Quatre millions d’Africains mourront d’ici à 2020 de maladies non transmissibles tels que le cancer ou le diabète, selon une étude publiée le 20 décembre par l’Organisation mondiale de la Santé (OMS). Ce chiffre devrait dépasser en 2030 le nombre d’Africains mourant de maladies infectieuses comme le sida ou le paludisme.

Quand Rose Kariuki a remarqué pour la première fois la présence d’une grosseur sur un de ses seins, le cancer était la dernière chose qu’elle avait en tête. Elle en avait entendu parler qu’à la télévision. « Pour moi, le cancer n’existait pas pour nous. Ça a été un choc, j’ai eu peur de mourir, j’ai eu peur de tellement de choses », explique cette enseignante kényane de 46 ans.

Rose figure parmi le nombre croissant d’Africains à souffrir d’un cancer. Cette maladie liée au mode de vie fait - avec le diabète et les maladies cardio-vasculaires - de plus en plus de ravages sur le continent.

Tabagisme et sédentarité, des facteurs de risque

Dans son étude portant sur 33 pays africains, l’Organisation mondiale de la Santé (OMS) affirme que « la plupart » des Africains présentent au moins un des principaux facteurs de risque pour les maladies non transmissibles (MNT), tels que le tabagisme ou l’inactivité physique. Les femmes sont les plus à risques. Avant de guérir Rose a subi une mastectomie. Ses cheveux sont tombés et ses ongles devenus noirs avec la chimiothérapie.

Mais ses ennuis avec le cancer ne se sont pas arrêtés là. Sa mère, âgée de 64 ans, souffrait de diabète et dépérissait à vue d’œil. Rose l’a encouragée à faire des examens. Diagnostic : un cancer du pancréas.

« C’est peut-être le mode de vie de ma mère qui a provoqué ça. Elle vit à Nairobi, ne bouge pas beaucoup, elle ne va pas chercher de l’eau comme les femmes du village », avance Rose. L’enseignante s’efforce désormais de pousser sa fille de 16 ans à faire de l’exercice et à surveiller son alimentation. Elle prend aussi des cours de yoga et de danse au centre Faraja, chargé de soutenir des patients du cancer à Nairobi.

Malbouffe

Plus grande ville d’Afrique de l’Est, la capitale kényane est à l’image de ces grandes agglomérations africaines où s’étend un mode de vie de plus en plus urbain et sédentaire. Les travailleurs passent de longues heures au volant de leur voiture, coincés dans les embouteillages et restent assis à leur bureau toute la journée. Les week-ends sont passés dans des centres commerciaux, où la « malbouffe », pizzas et hamburgers, est omniprésente.

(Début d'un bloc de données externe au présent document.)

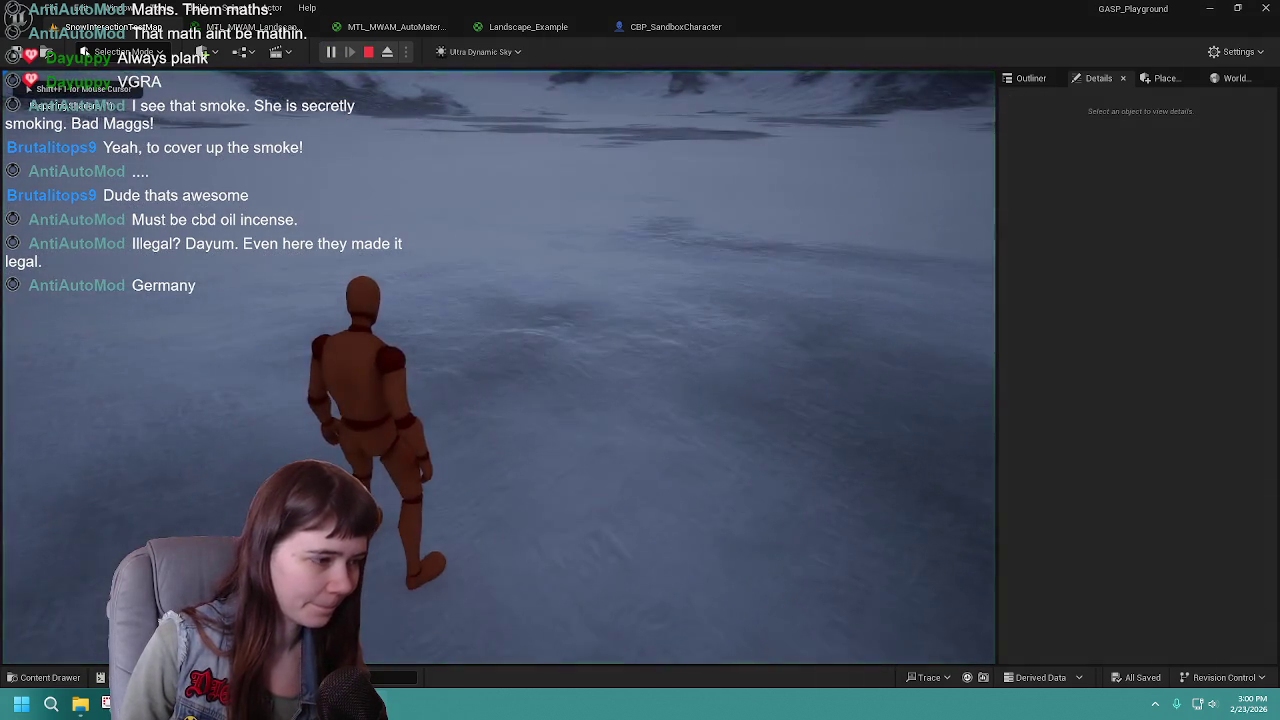
Step: Run the mannequin forward across the snowfield, then end the play session
key("w")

Selon l’OMS, 35 % des Africains sont obèses. Alors que l’industrie alimentaire a dû s’adapter en Occident, face à la prise de conscience croissante de la population en matière de santé, c’est loin d’être le cas en Afrique.

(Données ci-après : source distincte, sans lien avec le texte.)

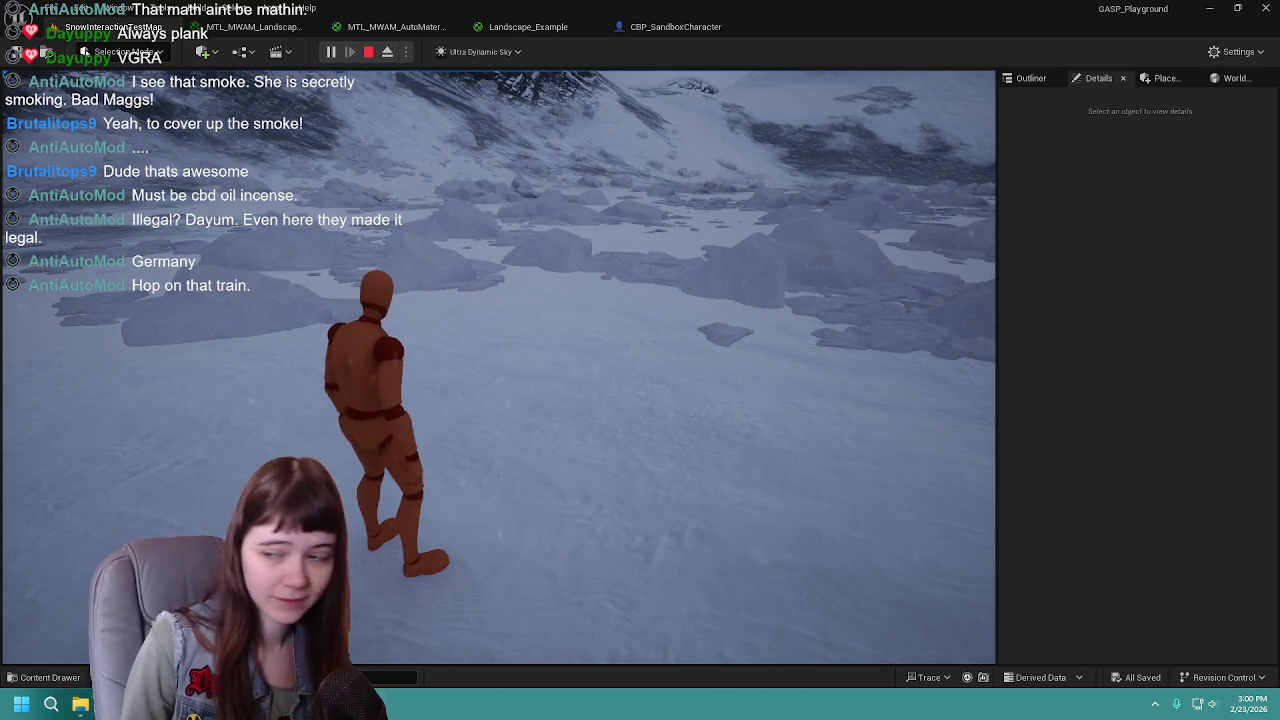
key("w")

Les industriels « voient l’Afrique comme un terrain fertile, à cause de la faiblesse des législations et des politiques dans notre région. Ils y voient une opportunité de faire beaucoup d’argent », observe l’auteur du rapport de l’OMS, Abdikamal Alisalad.

Pour Philip Ouma, membre de l’encadrement du centre oncologique Faraja à Nairobi, le risque ne concerne pas seulement la classe moyenne, mais aussi les populations les moins aisées. « Au départ, ils disaient que le cancer est une maladie de riches, mais on trouve beaucoup de gens qui l’ont et sont pauvres », affirme-t-il, tout en admettant qu’il est « possible que le système de détection soit meilleur ».